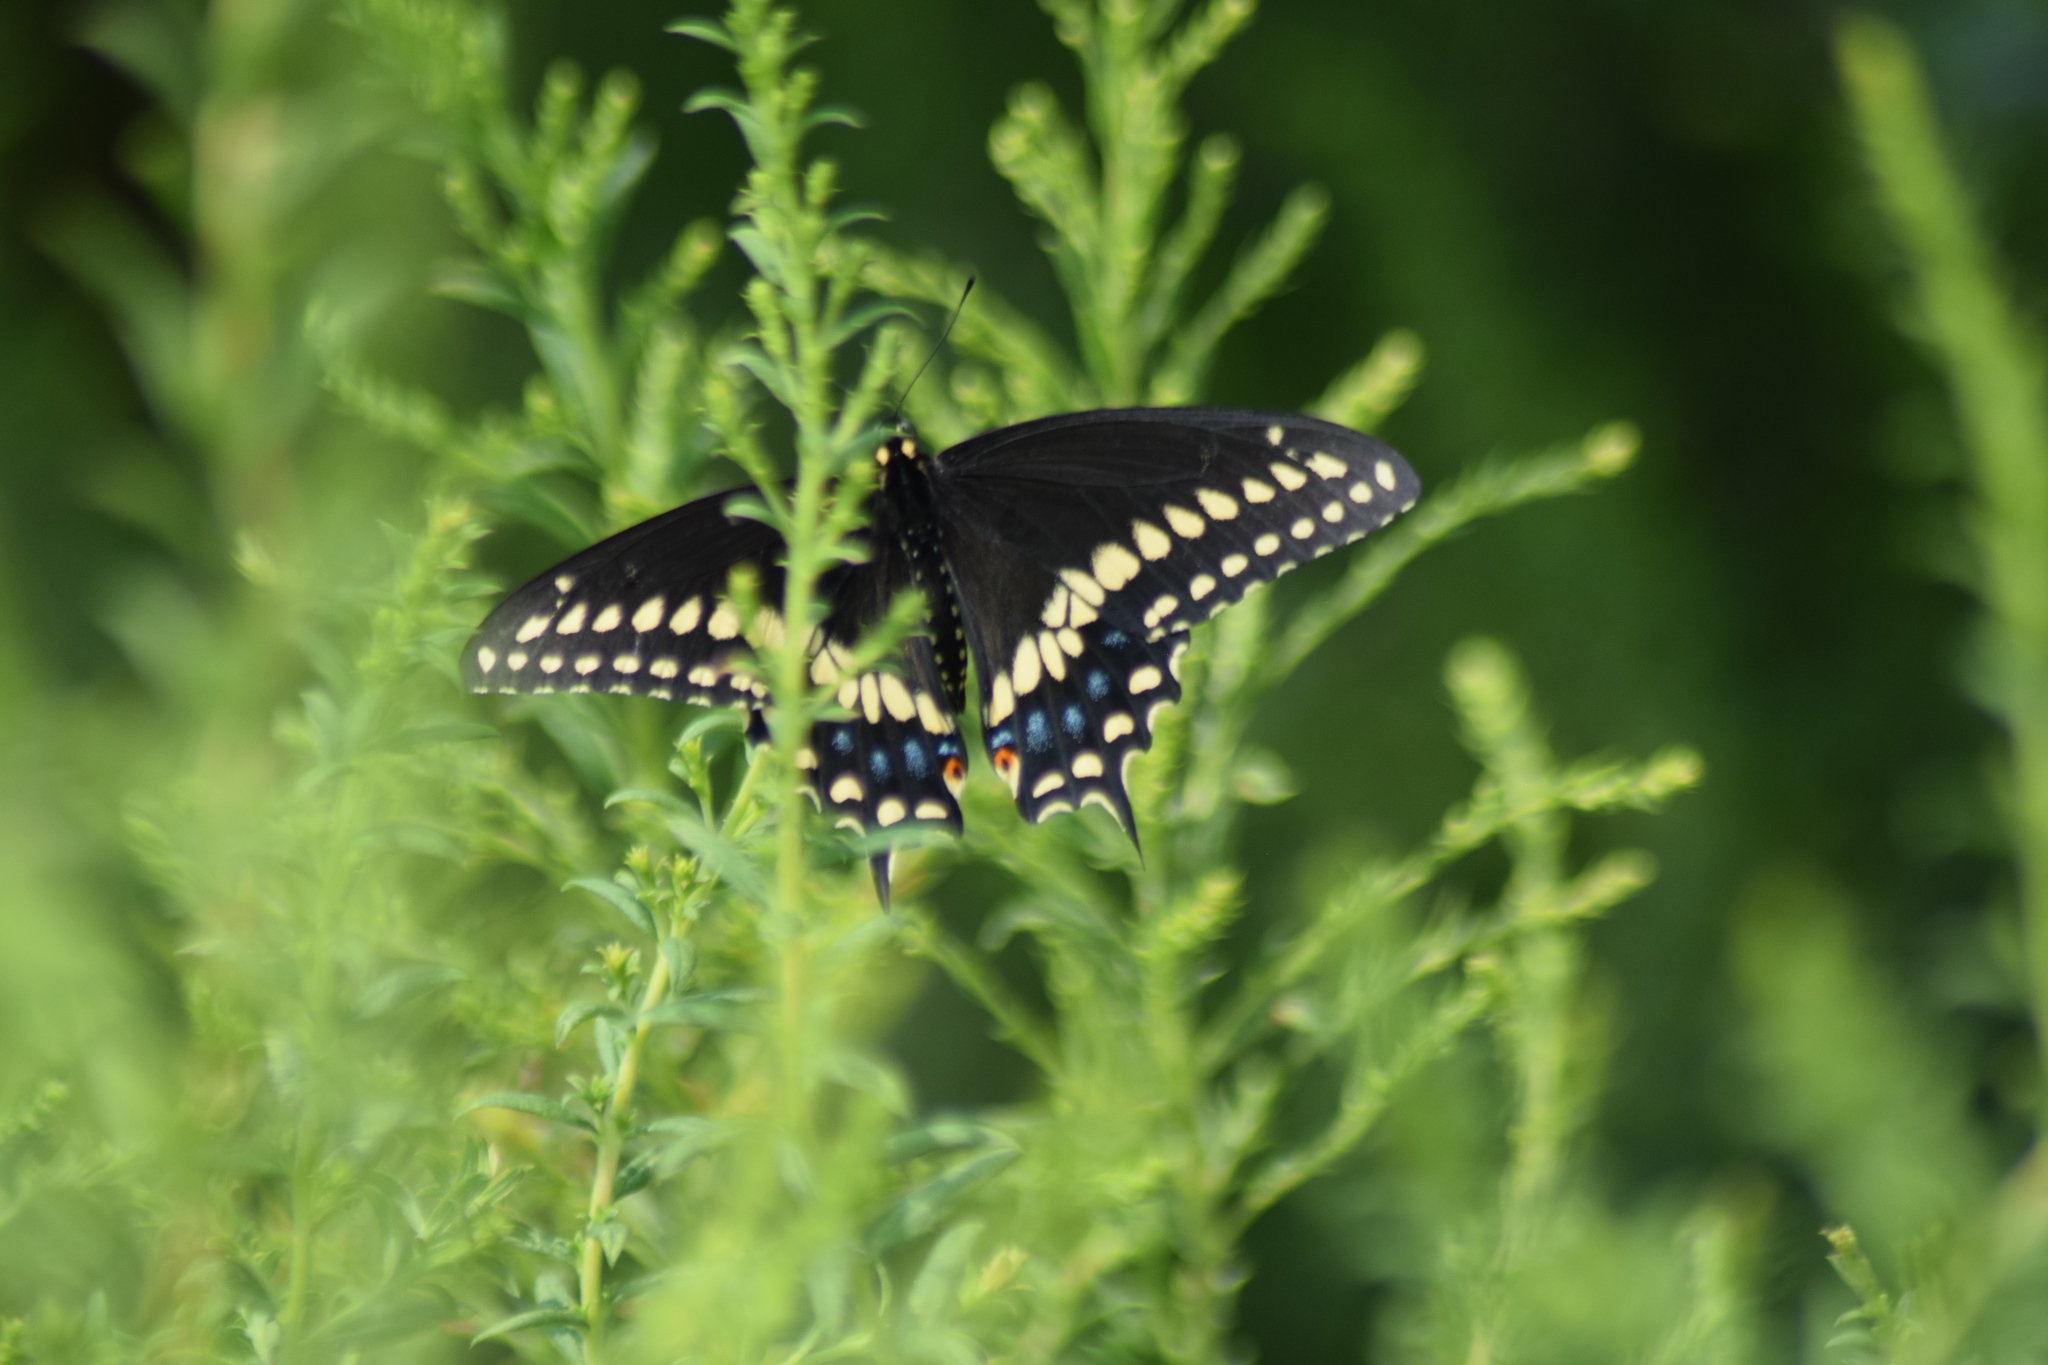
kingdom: Animalia
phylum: Arthropoda
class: Insecta
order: Lepidoptera
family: Papilionidae
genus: Papilio
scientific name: Papilio polyxenes
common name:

○ ○ ○ ○

**Problem requirements**
Reproduce every line of text in the records above word for word, leaving out the pictures.

**Written answer**
kingdom: Animalia
phylum: Arthropoda
class: Insecta
order: Lepidoptera
family: Papilionidae
genus: Papilio
scientific name: Papilio polyxenes
common name:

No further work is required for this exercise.